Haha. She looks silly when she tries to pop while sitting like that! :lol:


----------



## Guest (Aug 3, 2011)

My girl Celeste has a similar sweet spot but I don't do it cause I think its a nerve causing the reaction as its so quick and instant, I had a cat like this and didn't know better there was a spot where if I scratched he'd quiver slightly and his head would lift up and I thought he was enjoying it. It never caused any real damage but my vet confirmed it was somehow a nerve when touched would send an impulse to do the reaction and I stopped cause I thought it would be cruel to have them in a moment where they weren't in full control of their body.

I have no idea if this is the case with hedgehogs, but I want to ask my vet and see cause I just don't want to do anything like that again.

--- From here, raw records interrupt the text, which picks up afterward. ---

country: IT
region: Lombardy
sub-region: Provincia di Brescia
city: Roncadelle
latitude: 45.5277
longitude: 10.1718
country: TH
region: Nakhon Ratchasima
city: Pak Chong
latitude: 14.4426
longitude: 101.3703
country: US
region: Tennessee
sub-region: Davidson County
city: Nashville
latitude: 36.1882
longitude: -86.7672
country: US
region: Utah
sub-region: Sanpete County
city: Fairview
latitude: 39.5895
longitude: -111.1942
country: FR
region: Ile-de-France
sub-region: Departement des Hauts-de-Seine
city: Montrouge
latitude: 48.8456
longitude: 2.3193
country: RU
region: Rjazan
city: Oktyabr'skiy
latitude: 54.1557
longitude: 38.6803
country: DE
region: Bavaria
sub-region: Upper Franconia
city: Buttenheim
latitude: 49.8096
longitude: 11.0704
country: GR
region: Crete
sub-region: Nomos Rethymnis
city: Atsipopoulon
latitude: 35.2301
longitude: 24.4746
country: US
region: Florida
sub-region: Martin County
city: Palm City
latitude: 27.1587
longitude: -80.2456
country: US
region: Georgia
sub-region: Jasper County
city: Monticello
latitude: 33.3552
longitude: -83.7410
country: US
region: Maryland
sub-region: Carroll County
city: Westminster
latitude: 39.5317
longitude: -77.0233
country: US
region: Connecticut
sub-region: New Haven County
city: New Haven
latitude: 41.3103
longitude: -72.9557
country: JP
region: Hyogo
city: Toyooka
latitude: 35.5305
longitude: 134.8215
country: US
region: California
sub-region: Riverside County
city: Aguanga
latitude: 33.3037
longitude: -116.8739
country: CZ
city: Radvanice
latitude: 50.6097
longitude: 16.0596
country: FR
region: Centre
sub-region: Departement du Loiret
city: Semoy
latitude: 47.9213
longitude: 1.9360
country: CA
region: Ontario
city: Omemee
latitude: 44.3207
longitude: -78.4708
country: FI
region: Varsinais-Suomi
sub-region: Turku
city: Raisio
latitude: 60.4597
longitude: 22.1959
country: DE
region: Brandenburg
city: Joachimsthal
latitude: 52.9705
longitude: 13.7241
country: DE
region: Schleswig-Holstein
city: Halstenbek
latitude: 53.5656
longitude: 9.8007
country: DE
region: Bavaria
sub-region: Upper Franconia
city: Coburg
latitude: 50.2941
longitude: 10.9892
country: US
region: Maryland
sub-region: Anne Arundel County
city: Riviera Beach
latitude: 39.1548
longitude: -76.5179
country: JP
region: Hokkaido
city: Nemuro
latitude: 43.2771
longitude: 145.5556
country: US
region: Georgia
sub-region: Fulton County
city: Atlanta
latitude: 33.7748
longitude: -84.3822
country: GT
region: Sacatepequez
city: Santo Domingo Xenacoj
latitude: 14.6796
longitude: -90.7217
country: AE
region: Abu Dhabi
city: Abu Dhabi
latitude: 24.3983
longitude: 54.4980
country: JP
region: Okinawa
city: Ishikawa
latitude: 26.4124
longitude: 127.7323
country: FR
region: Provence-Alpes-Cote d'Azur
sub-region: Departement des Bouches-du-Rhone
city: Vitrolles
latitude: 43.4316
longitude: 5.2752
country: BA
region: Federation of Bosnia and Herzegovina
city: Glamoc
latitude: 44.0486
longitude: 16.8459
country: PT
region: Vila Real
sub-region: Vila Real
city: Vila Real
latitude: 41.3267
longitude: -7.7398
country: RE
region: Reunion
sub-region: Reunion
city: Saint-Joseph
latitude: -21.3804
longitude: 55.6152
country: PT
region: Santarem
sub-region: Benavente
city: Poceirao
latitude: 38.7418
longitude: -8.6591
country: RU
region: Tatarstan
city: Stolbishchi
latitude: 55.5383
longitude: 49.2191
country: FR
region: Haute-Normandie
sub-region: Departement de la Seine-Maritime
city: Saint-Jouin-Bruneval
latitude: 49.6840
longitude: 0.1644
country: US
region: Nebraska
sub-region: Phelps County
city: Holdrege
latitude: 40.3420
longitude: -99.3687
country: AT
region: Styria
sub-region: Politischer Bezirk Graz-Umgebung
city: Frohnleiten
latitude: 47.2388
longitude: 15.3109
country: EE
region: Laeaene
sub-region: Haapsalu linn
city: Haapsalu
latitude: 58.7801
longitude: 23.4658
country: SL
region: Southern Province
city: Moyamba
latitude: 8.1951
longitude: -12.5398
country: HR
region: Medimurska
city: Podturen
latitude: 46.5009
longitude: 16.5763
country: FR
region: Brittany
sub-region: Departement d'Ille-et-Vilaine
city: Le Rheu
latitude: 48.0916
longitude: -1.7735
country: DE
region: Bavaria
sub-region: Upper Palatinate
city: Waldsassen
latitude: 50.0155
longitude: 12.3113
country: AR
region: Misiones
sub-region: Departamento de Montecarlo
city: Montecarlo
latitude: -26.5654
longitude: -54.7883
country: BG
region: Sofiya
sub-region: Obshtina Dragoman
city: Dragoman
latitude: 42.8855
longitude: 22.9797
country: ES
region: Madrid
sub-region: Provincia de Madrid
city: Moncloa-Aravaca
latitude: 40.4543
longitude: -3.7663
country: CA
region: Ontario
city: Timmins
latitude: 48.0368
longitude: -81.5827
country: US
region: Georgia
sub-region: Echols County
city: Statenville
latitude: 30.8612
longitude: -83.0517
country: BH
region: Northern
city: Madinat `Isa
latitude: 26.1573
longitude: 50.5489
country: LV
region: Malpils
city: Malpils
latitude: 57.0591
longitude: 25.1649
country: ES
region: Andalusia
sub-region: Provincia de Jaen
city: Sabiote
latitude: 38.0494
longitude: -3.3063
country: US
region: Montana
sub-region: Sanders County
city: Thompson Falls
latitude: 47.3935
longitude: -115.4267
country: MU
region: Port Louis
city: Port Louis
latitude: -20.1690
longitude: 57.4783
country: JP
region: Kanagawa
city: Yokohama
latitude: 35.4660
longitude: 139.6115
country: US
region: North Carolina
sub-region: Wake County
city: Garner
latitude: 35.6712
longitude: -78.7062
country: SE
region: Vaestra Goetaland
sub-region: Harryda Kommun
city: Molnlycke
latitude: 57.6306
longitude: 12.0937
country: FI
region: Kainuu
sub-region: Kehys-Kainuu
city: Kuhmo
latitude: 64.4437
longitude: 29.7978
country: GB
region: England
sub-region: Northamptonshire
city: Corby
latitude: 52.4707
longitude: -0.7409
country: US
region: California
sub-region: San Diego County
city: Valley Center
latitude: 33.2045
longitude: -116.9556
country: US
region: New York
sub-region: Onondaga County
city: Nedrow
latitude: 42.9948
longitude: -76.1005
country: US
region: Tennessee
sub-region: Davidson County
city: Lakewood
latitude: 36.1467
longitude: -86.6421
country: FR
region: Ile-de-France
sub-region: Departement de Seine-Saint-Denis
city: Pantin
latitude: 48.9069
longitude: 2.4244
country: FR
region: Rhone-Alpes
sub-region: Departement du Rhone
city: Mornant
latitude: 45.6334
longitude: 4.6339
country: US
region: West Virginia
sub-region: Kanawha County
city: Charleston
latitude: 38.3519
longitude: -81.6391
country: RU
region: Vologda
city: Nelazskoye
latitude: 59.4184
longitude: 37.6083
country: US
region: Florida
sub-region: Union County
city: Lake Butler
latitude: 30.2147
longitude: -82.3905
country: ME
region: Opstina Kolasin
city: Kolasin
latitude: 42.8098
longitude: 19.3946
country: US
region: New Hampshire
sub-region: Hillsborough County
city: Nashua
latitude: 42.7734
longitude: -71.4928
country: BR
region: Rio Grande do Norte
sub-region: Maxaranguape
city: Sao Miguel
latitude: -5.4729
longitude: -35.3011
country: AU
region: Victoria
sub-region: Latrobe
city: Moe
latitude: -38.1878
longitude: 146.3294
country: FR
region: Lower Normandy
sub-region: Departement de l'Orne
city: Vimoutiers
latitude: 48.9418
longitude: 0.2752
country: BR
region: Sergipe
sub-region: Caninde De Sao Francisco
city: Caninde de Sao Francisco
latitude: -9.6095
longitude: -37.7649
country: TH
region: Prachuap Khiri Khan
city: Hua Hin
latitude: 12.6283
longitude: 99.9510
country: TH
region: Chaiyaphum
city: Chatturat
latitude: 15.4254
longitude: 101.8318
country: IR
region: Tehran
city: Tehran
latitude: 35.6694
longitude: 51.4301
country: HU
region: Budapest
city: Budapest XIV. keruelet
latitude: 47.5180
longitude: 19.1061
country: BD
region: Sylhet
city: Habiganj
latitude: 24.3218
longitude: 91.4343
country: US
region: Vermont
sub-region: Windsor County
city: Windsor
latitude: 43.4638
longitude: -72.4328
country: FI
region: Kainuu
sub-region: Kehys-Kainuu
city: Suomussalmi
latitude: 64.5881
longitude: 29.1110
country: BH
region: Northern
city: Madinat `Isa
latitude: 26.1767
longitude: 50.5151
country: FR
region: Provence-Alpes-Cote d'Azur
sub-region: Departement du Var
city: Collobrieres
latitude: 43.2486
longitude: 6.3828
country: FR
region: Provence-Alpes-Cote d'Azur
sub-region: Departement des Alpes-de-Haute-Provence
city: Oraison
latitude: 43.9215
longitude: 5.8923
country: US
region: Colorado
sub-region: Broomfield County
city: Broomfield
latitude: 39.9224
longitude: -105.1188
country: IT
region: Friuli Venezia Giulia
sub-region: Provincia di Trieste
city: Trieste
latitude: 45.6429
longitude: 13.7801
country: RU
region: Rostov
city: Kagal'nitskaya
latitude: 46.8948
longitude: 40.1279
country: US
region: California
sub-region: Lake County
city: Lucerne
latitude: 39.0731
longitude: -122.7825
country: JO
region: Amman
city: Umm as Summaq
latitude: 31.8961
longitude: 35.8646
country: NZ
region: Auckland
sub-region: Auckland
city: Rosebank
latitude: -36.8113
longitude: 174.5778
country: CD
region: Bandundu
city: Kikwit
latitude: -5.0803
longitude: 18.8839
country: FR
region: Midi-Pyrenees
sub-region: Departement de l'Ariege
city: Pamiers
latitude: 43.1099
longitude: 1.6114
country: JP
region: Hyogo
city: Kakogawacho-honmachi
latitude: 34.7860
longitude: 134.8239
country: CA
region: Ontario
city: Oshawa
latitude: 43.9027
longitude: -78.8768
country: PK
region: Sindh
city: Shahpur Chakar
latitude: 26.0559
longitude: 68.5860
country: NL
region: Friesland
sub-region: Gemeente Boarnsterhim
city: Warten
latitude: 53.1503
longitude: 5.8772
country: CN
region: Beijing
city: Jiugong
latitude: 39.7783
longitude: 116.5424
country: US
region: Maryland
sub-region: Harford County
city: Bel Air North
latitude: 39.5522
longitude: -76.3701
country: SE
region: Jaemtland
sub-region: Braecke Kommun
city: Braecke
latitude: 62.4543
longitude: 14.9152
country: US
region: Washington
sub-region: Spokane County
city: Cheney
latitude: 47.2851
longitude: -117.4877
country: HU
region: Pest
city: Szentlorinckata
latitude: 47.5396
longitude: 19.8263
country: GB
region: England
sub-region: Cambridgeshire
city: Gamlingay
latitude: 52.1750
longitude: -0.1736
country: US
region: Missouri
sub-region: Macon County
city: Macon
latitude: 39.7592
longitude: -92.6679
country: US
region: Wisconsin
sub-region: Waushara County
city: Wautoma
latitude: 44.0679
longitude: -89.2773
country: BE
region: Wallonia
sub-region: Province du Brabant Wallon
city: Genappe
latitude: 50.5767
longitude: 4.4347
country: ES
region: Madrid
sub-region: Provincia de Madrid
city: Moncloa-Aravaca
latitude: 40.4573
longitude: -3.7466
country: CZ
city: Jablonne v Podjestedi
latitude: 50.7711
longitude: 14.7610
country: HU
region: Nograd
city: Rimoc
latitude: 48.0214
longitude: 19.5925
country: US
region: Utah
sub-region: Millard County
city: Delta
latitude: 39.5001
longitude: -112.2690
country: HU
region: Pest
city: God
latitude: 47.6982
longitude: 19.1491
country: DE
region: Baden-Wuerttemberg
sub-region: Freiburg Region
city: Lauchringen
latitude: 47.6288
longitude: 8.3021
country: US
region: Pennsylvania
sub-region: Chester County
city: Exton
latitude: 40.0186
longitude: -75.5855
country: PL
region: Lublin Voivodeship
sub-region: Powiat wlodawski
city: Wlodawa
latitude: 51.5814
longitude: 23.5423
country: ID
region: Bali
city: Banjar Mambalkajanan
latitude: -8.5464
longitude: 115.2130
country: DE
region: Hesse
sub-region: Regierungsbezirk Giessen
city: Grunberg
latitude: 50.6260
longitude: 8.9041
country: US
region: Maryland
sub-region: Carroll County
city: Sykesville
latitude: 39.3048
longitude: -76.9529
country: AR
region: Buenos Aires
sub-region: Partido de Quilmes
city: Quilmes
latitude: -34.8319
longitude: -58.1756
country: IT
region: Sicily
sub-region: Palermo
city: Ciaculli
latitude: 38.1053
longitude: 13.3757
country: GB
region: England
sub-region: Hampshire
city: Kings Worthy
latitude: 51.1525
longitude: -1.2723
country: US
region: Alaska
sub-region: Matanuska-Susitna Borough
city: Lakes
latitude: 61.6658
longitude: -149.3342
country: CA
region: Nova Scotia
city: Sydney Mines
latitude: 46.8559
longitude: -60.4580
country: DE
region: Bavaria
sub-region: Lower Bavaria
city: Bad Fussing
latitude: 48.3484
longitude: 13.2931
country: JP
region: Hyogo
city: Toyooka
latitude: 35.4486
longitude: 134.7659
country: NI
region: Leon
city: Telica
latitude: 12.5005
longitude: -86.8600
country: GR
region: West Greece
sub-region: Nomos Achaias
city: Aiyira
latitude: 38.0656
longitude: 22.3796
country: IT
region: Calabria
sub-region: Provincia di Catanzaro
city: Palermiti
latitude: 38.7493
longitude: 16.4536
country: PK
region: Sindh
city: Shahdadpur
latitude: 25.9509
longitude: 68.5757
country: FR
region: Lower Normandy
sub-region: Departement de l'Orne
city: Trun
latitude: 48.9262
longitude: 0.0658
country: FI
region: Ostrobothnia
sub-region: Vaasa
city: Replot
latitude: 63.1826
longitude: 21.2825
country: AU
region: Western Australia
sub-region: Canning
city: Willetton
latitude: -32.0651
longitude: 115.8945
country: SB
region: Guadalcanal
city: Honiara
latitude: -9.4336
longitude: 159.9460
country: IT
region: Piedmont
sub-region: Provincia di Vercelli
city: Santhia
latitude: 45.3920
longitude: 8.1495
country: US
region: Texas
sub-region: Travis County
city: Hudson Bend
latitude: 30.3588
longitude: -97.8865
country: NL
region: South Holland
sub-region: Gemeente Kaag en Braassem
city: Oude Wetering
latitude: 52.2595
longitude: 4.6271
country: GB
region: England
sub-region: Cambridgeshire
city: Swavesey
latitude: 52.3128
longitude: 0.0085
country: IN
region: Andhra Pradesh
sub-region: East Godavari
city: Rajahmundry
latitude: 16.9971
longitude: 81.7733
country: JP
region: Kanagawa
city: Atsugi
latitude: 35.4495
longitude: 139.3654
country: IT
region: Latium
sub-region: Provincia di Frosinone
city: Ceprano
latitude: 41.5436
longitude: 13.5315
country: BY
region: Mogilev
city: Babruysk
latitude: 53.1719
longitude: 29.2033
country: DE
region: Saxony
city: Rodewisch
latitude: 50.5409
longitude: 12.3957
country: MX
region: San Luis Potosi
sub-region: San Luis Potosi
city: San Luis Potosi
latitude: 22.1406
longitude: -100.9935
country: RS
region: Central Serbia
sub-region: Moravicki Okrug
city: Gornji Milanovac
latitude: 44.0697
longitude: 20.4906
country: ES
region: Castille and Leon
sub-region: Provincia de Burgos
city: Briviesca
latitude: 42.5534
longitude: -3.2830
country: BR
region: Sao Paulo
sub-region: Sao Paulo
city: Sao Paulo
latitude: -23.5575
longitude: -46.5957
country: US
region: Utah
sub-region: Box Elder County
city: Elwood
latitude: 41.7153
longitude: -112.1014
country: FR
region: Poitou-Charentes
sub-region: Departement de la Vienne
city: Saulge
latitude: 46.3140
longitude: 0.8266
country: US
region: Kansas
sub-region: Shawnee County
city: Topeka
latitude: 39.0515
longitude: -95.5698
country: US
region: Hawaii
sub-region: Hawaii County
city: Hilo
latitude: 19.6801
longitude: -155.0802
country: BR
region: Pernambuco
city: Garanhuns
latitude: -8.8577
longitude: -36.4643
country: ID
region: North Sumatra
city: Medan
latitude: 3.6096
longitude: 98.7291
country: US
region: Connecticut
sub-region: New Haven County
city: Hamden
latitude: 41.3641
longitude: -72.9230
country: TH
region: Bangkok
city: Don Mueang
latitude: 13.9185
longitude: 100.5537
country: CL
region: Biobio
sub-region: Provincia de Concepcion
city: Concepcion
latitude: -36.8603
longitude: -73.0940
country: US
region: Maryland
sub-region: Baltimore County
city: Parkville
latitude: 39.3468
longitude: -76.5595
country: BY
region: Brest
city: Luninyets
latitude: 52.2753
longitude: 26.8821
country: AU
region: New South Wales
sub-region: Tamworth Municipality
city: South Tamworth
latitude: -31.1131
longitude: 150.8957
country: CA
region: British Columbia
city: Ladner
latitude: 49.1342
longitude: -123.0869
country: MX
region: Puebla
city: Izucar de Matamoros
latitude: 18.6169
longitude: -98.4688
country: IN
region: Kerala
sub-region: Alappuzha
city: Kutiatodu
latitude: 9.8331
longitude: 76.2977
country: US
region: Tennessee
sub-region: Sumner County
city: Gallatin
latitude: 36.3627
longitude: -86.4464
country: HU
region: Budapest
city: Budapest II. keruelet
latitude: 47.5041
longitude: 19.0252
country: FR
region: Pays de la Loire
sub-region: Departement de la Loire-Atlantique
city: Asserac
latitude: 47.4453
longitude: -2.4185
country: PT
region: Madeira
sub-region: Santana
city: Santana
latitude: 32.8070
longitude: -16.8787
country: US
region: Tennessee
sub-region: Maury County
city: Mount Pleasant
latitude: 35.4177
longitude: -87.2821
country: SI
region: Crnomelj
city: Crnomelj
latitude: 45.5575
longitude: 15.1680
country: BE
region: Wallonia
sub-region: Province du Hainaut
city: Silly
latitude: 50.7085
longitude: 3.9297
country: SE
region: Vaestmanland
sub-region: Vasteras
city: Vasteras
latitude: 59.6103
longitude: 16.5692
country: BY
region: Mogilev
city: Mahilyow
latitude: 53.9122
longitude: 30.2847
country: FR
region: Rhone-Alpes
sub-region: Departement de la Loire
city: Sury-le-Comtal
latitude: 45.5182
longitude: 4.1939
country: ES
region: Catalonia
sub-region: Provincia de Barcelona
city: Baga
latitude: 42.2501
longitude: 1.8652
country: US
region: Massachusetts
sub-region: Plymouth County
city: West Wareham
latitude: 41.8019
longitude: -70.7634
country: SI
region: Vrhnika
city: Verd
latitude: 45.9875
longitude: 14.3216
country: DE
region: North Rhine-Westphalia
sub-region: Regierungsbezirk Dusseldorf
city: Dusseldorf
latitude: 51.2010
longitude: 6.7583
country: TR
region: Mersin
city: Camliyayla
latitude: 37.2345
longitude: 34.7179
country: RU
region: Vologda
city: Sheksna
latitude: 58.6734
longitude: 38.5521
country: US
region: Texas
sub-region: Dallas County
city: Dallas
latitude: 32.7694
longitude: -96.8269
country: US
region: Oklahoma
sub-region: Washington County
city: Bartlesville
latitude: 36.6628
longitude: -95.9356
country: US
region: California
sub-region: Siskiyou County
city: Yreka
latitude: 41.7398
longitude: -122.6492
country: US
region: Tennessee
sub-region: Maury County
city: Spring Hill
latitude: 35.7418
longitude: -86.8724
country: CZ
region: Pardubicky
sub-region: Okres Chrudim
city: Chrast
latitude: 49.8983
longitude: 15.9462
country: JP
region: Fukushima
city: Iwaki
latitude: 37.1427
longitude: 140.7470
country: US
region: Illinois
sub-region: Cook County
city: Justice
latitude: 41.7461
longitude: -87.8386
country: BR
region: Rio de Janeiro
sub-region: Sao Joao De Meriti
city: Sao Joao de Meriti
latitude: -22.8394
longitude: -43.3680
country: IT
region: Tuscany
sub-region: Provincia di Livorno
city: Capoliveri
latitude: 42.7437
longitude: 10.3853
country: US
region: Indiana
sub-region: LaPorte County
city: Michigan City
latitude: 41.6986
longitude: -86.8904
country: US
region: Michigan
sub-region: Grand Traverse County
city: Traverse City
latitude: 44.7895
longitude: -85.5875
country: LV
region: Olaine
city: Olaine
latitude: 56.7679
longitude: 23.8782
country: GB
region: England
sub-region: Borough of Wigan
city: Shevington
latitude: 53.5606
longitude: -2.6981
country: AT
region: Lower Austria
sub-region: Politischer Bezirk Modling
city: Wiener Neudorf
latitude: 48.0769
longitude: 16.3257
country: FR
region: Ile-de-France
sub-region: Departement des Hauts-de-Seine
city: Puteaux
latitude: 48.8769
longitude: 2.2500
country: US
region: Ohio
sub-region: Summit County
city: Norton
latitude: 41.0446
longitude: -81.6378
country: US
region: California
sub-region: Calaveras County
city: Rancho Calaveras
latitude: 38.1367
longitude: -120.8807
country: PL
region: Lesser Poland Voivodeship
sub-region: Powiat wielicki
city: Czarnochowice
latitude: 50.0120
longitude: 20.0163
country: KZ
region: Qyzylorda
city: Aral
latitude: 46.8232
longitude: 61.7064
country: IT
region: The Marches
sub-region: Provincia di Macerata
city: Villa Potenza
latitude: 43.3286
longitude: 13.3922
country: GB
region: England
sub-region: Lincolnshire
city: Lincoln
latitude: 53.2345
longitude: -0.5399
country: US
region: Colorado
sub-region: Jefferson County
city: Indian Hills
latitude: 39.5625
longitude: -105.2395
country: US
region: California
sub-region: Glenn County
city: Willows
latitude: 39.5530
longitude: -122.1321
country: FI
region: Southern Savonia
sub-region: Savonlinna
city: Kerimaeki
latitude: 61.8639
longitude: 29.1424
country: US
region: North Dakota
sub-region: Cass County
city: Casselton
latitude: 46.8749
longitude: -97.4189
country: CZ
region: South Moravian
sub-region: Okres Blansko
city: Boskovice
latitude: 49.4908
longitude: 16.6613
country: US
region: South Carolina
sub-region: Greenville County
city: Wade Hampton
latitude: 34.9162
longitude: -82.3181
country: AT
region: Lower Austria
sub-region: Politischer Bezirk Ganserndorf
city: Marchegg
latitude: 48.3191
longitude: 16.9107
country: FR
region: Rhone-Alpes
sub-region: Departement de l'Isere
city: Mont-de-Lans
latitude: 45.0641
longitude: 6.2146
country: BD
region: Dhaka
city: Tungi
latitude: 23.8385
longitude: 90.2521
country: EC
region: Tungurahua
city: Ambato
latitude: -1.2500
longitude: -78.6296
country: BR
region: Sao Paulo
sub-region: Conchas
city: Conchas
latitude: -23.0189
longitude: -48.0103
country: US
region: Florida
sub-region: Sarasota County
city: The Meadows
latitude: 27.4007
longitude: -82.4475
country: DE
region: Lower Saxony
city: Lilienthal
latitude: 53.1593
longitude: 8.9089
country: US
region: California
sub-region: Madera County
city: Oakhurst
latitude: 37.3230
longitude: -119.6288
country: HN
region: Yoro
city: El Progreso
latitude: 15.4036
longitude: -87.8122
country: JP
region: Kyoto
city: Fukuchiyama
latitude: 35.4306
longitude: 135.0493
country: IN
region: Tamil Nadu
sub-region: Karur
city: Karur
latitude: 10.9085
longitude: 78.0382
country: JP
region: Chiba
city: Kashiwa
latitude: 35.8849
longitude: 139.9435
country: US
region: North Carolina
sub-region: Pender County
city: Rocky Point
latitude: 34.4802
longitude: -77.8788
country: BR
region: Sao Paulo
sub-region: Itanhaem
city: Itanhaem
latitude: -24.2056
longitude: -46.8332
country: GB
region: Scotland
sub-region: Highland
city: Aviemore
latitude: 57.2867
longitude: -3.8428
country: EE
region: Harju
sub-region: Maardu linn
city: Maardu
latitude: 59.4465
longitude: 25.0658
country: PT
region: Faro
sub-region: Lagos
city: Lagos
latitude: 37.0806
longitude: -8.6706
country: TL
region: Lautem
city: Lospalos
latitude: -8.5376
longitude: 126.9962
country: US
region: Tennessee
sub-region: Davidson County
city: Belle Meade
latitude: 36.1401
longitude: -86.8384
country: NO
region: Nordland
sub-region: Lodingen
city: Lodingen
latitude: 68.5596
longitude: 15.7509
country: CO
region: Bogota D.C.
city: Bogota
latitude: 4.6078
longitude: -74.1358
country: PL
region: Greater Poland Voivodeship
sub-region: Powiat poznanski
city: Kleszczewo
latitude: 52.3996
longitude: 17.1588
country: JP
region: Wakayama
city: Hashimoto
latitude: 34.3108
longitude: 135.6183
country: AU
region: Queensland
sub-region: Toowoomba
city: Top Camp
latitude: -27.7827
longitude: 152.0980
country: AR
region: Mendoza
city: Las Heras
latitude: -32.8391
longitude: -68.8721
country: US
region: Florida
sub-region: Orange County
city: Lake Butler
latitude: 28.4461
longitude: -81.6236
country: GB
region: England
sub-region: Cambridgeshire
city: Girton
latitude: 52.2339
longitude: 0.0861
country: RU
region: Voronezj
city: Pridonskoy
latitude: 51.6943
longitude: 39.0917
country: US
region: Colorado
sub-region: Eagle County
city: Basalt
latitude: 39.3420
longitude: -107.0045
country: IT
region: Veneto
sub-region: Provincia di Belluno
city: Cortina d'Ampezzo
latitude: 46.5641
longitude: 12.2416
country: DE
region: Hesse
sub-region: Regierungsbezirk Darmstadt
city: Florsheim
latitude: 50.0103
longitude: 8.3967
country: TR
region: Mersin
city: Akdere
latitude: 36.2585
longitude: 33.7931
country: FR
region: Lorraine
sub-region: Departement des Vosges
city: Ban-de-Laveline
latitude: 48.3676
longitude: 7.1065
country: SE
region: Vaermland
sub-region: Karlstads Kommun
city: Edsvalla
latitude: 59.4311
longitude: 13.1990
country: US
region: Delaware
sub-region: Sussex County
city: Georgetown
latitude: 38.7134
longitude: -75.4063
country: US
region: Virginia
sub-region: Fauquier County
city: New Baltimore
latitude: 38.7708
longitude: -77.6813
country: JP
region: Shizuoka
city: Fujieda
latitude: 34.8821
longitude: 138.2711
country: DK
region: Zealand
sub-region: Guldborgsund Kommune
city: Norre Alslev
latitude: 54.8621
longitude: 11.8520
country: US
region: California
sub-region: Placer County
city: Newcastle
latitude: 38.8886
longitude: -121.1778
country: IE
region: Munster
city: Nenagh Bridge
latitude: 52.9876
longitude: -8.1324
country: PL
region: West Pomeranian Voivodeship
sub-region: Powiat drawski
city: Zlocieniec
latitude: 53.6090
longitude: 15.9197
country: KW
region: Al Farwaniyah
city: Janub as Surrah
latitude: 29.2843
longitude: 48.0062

The video is very cute though and I love it I don't want to sound like I'm horrible just sharing my experience with animals and weird reactions like that


----------



## Hissy-Fit-Hazel (Jul 15, 2011)

That is an interesting thought...Hazel does the same thing either side or IF I can manage to get a finger on her ear without getting jabbed she likes that too. Under her chin is another spot she loves a rub but rarely lets me


----------



## Guest (Aug 3, 2011)

Hissy-Fit-Hazel said:


> That is an interesting thought...Hazel does the same thing either side or IF I can manage to get a finger on her ear without getting jabbed she likes that too. Under her chin is another spot she loves a rub but rarely lets me


Indeed I didn't want to discourage you cause it is cute, Celeste is a huff until she gets comfy then I can pet all of her no problem


----------



## xspiked (Feb 27, 2011)

LOLOLOL Omg. That was hilarious. Total "I must be huf--- huu----ohhh yeahhhh. no no no. KEEP FOCUSED HAZEL. I must be huuuuuhhhh .... mmmm....ffy."


----------



## jerseymike1126 (Jan 20, 2011)

too funny


----------



## PJM (May 7, 2010)

Yay! I finally got to see it! Totally adorable!! And funny! Loved it.


----------



## hanhan27 (May 12, 2011)

That is so. cute.

I think that she really just enjoys it. Maybe she huffs because she can't see that your about to pet her? I know Milly and I can be having a perfectly nice cuddle, where she let's me pet her practically anywhere, and then I accidentally forget to put my hand by her face before I stroke her and shes like "HUFFFFF - oh wait, it's just you. Sorry!" :lol:


----------